IT
The Institute's equipment is capable of generating gigabytes of complex data and processing it relatively quickly. To enable this "next generation" of bioinformatics data, IGS has created a state-of-the-art computational infrastructure that includes a computational grid, a 10 Gbps network infrastructure, large scale database servers, and a hierarchical storage management system.
IGS is connected by a high-performance switched gigabit network, powered by Cisco equipment, to the rest of the University of Maryland Baltimore (UMB) campus. All UMB buildings are connected to the LAN backbone and core switches via fiber cabling. IGS, as part of UMB maintains a 45 Mpbs (1Gbps capable) connection to Internet2, the high-speed network designed to facilitate collaboration and communication among research institutions, as well as the aggregated bandwidth of 20 Mbps to the regular Internet network. UMB and IGS have also recently joined the National Lambda Rail (NLR) the ultra-high performance network infrastructure designed to enable bandwidth intensive distributed research projects.
The computational grid is built primarily around a collection (100 cores) of high-performance high-memory multi-processor machines (64-128 GB RAM, 4-8 CPU multi-core processors) for memory and compute intensive applications such as assembly, multiple genome alignment, etc, and a larger number (400 cores) of high throughput computational nodes (16 GB RAM 2 CPU multi-core Intel Xeon processor machines) for running distributed applications such as BLAST, HMMsearch, etc. The grid scheduling is managed by Sun Grid Engine (SGE) distributed computing system.
To address the ever expanding data sets generated by next generation genome sequencing technologies at a reasonable cost we have deployed a hierarchical storage infrastructure consisting of 3 tiers of random access storage and a fourth tier of serial access tape media storage for archival and data backup. Tier 1 storage is grid attached storage with a capacity of 16 TB where most of the computational activities will occur. This tier of storage can currently support over 400MB/s throughput that can be scaled easily at nominal additional cost to support additional throughput. Tier 2 storage is a high performance storage that hosts mission critical data for active projects and has a current capacity of 40 TB with 125 MB/s IO throughput. Tier 3 storage is near-line storage used for hosting less frequently used data that still needs to have random access. This tier currently has a capacity of 64 TB with an aggregate throughput of 35 MB/s. Tier 4 storage is off-line storage that is used for data backups as well as archival data such as the raw data generated by sequencers. This tier is built around tape library and is integrated with Tier 2/3 storage to provide daily, weekly, monthly, and annual backups.

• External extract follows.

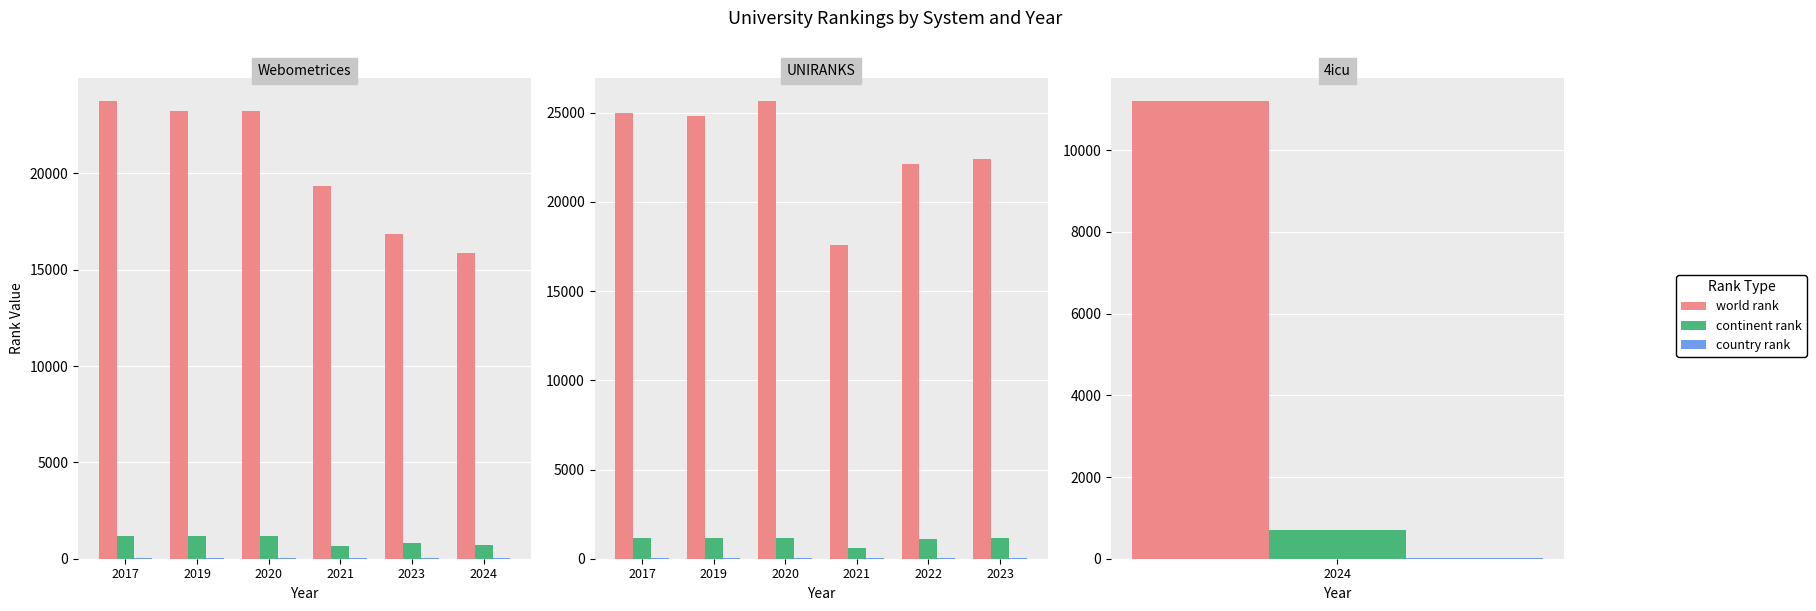

Count the number of categories in the chart.

6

IGS is in the process of building a high availability (HA) web infrastructure centered on clustered Apache web servers. This will ensure minimal downtime and uninterrupted access to our site and data. This high availability paradigm is also adopted for databases where we are in the process of deploying clustered Oracle database servers for internal as well as external use. In addition to Oracle, we at IGS support MySQL and Postgres to ensure that we can deploy other open source as well as commercial tools that may be specifically targeted to these database engines.

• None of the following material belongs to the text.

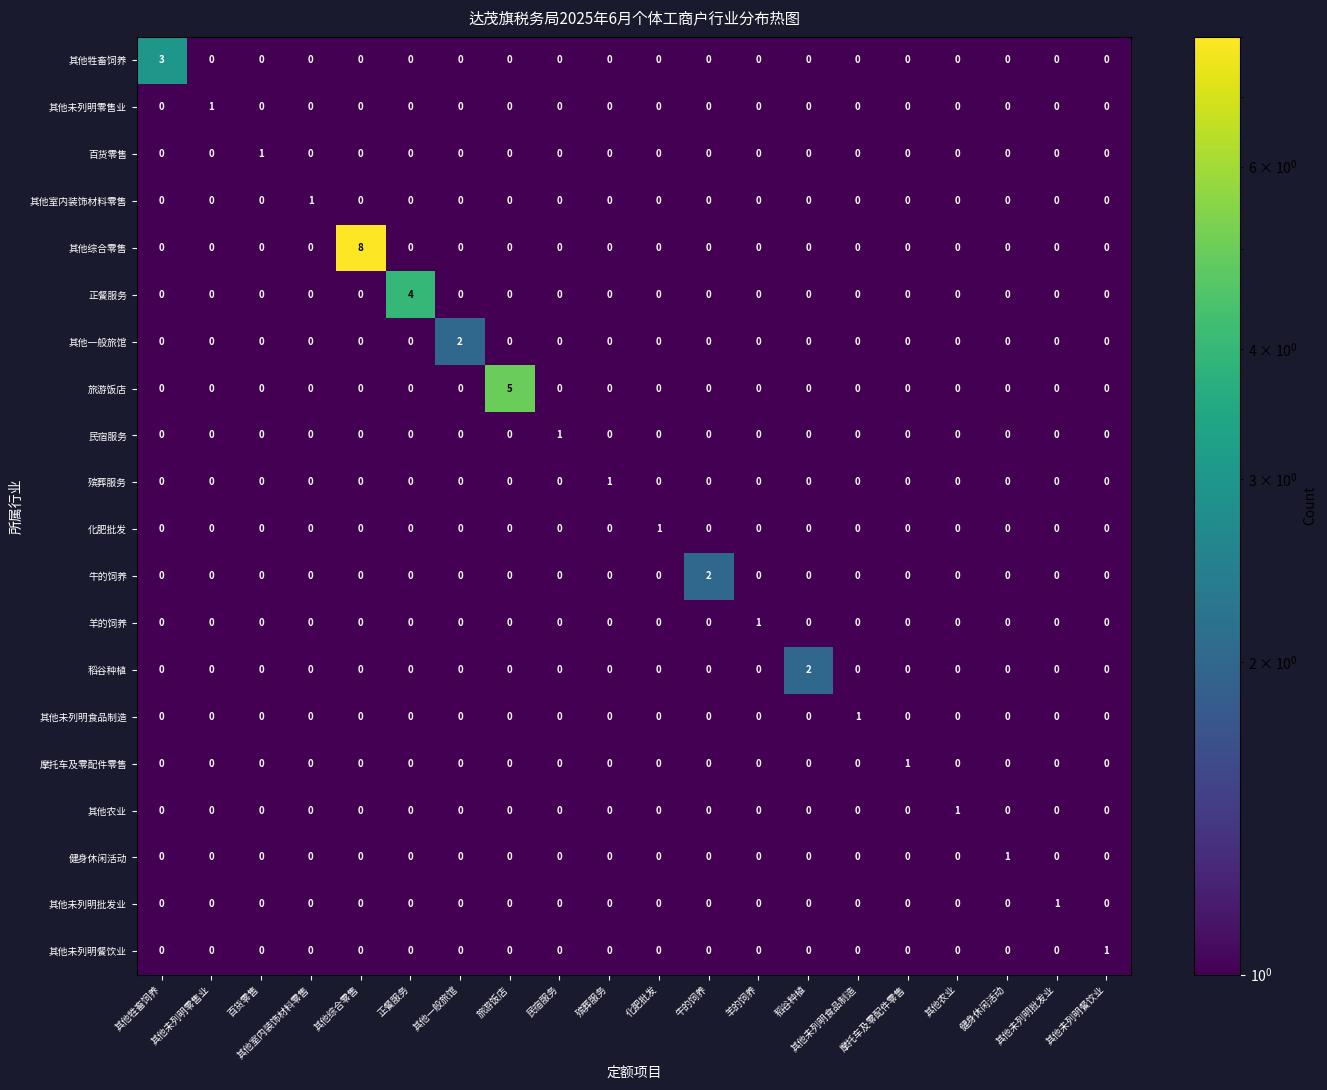

At which category is the sum across all series the highest?

其他综合零售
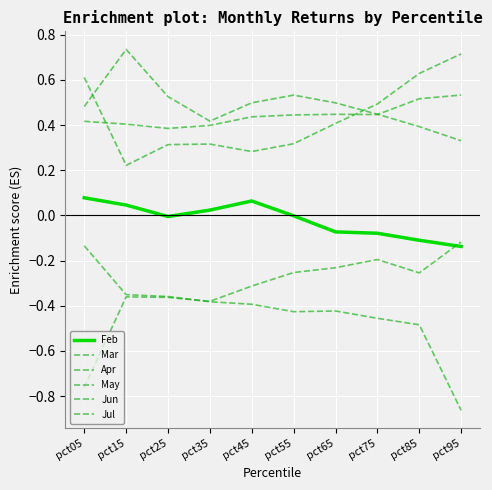

At pct35, list the series in order from largest to smallest.

Jul, May, Mar, Feb, Jun, Apr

All database servers are attached to high performance SAN attached disk systems to ensure speed as well as expandability and are accessible from all desktops and servers at IGS. All this storage is accessible from the desktops as well as computational servers via network file sharing (NFS) protocol hosted by high-performance redundant NFS gateways from NetApp. At IGS we have over 100 commonly used bioinformatics tools installed centrally that are kept up to date. All IGS employees and collaborators have secure external access to this infrastructure via a virtual private network (VPN) powered by Cisco equipment.